::: EXTRACTED MATERIAL :::

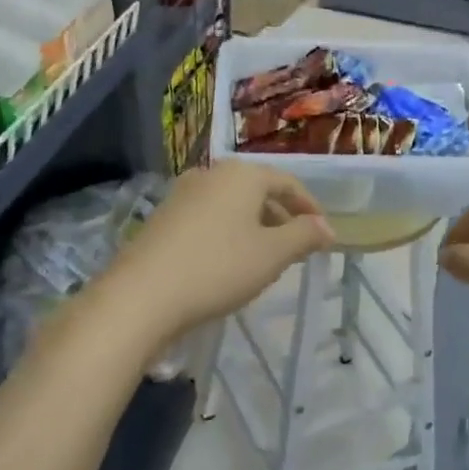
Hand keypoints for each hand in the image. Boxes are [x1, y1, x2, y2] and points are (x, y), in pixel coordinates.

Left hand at [109, 162, 334, 343]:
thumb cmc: (218, 268)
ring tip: (264, 258)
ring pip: (231, 205)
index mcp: (242, 174)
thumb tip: (327, 227)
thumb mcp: (272, 254)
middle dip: (280, 217)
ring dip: (254, 226)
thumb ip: (304, 236)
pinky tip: (227, 262)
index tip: (323, 232)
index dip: (309, 206)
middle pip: (257, 191)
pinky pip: (208, 218)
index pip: (287, 182)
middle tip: (296, 247)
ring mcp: (182, 194)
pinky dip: (227, 233)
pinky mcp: (162, 218)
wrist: (141, 295)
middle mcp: (211, 174)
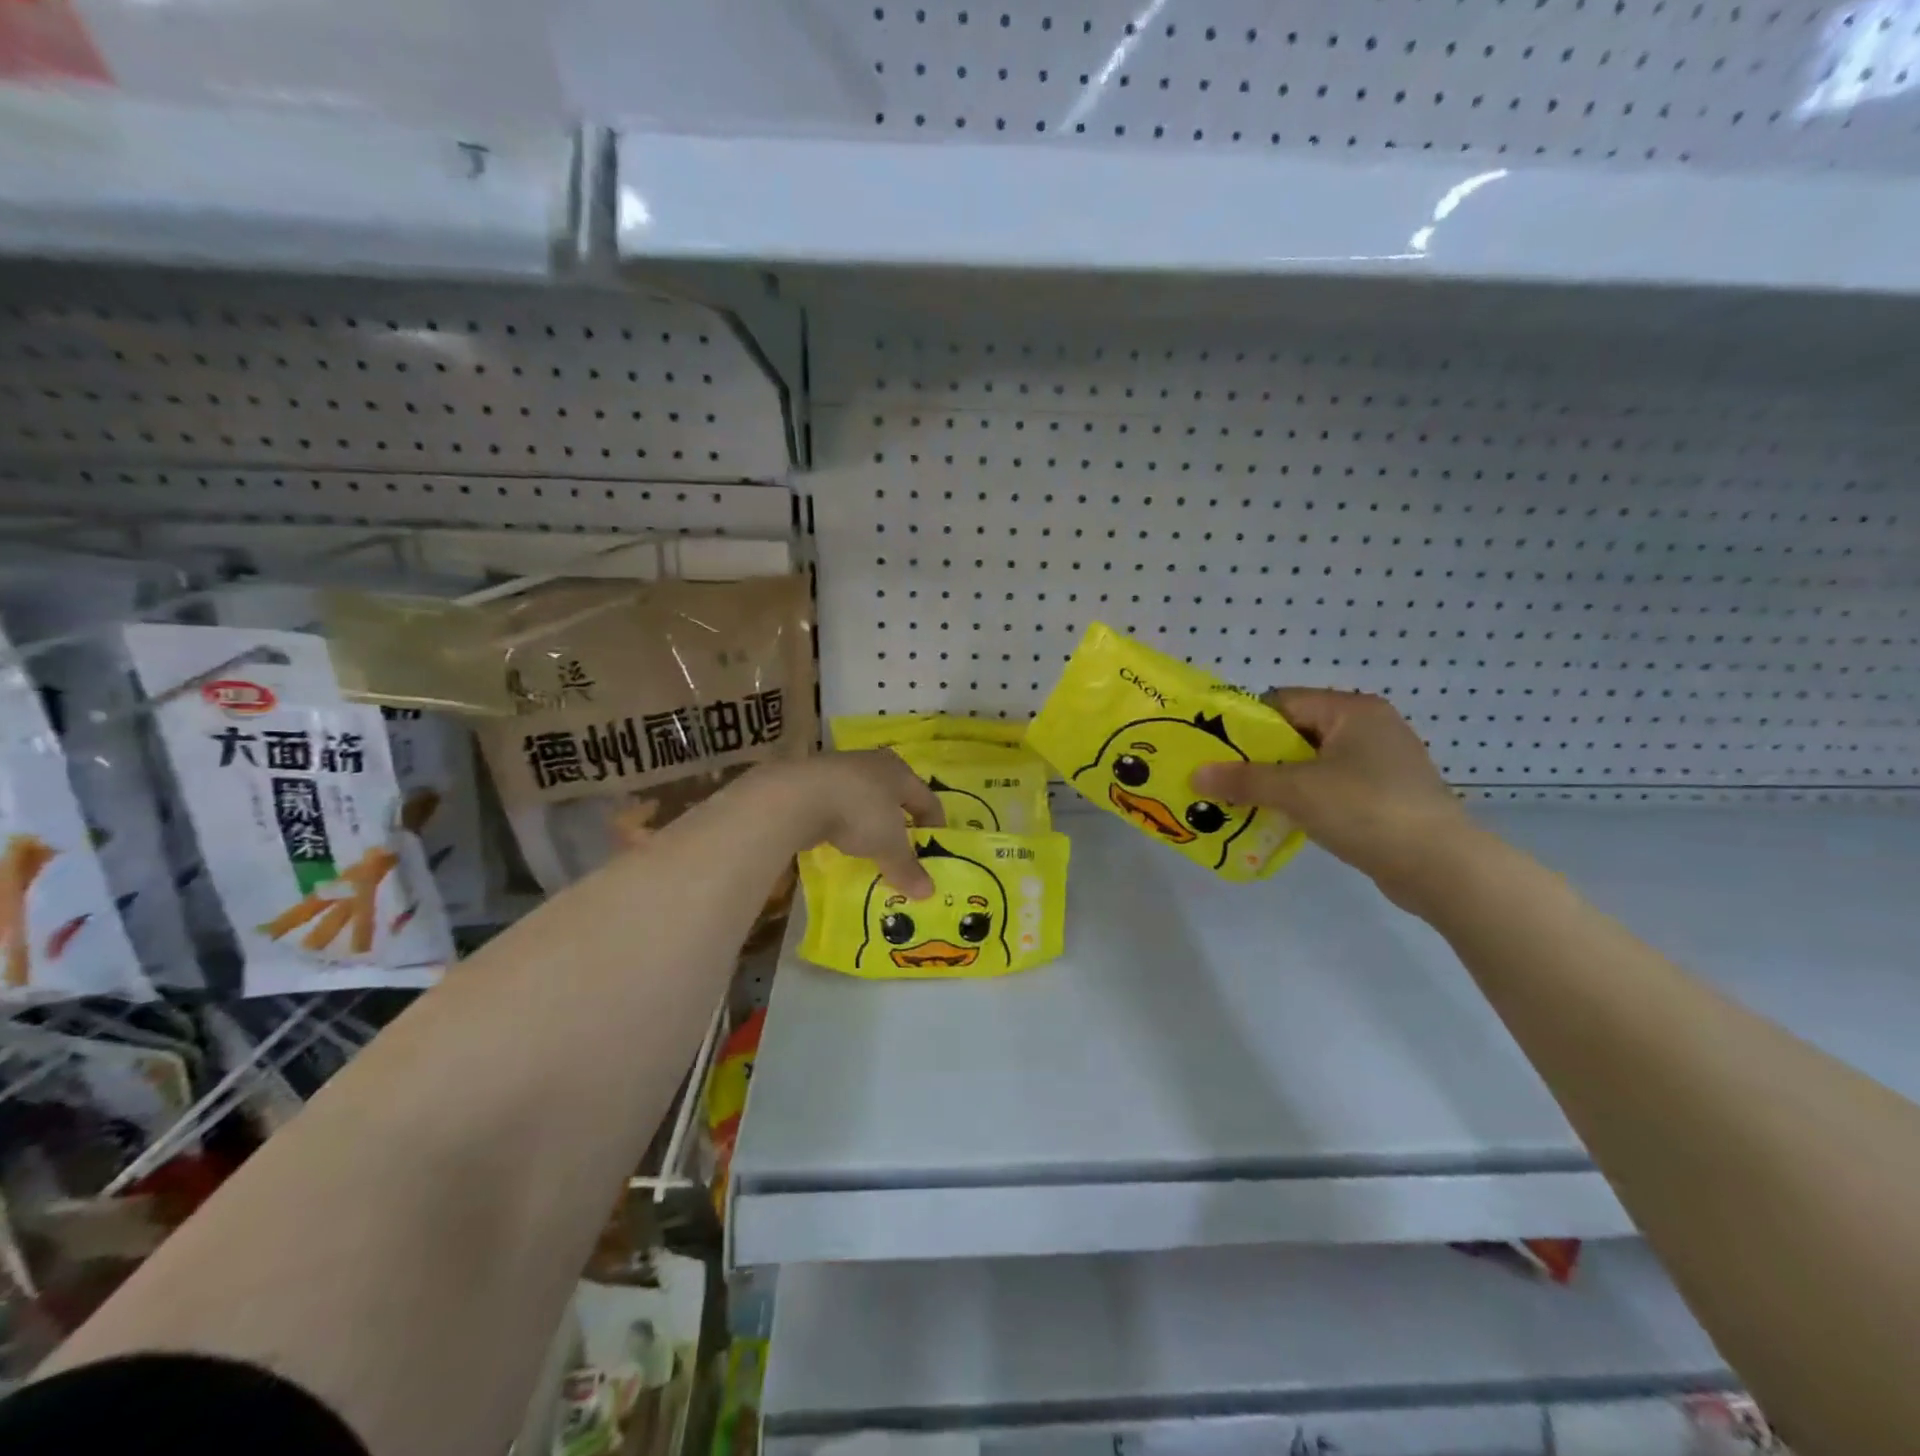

:::

WHAT YOU HAVE TO DO
Looking at the entries, count the lines where the word "index" appears, and state the count by itself.

RESULT OF THE TASK
4